● The task: Collect every line from the listing below that contains the word "higher", and copy each one in full.

<<<<

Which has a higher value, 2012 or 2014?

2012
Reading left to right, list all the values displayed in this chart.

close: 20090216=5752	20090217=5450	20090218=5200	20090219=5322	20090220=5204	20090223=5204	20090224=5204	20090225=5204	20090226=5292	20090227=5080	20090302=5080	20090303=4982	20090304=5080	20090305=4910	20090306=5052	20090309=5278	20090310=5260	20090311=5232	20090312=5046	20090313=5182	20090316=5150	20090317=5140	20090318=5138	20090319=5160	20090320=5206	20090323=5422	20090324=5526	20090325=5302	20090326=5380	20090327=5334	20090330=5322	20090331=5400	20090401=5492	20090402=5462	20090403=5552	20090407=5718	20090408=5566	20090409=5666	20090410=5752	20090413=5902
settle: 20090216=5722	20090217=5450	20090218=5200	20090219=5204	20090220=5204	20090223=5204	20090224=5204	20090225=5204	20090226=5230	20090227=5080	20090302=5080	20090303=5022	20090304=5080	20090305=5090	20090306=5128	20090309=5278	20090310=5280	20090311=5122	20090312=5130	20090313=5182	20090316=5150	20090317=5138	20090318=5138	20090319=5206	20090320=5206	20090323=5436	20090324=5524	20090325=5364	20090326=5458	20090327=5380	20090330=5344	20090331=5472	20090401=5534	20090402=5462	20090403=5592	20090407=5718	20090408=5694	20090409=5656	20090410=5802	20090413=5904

>>>>

● Output of the exercise:
Which has a higher value, 2012 or 2014?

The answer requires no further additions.